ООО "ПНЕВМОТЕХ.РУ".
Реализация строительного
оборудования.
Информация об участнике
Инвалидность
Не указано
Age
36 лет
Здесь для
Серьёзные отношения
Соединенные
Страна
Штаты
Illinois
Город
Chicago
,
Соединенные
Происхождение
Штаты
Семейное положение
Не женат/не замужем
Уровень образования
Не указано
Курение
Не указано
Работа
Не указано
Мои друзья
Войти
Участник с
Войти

☆ ☆ ☆

■ TASK REQUIREMENTS ■
Repeat the full set of records exactly.

■ RESULT ■
ООО "ПНЕВМОТЕХ.РУ".
Реализация строительного
оборудования.
Информация об участнике
Инвалидность
Не указано
Age
36 лет
Здесь для
Серьёзные отношения
Соединенные
Страна
Штаты
Illinois
Город
Chicago
,
Соединенные
Происхождение
Штаты
Семейное положение
Не женат/не замужем
Уровень образования
Не указано
Курение
Не указано
Работа
Не указано
Мои друзья
Войти
Участник с
Войти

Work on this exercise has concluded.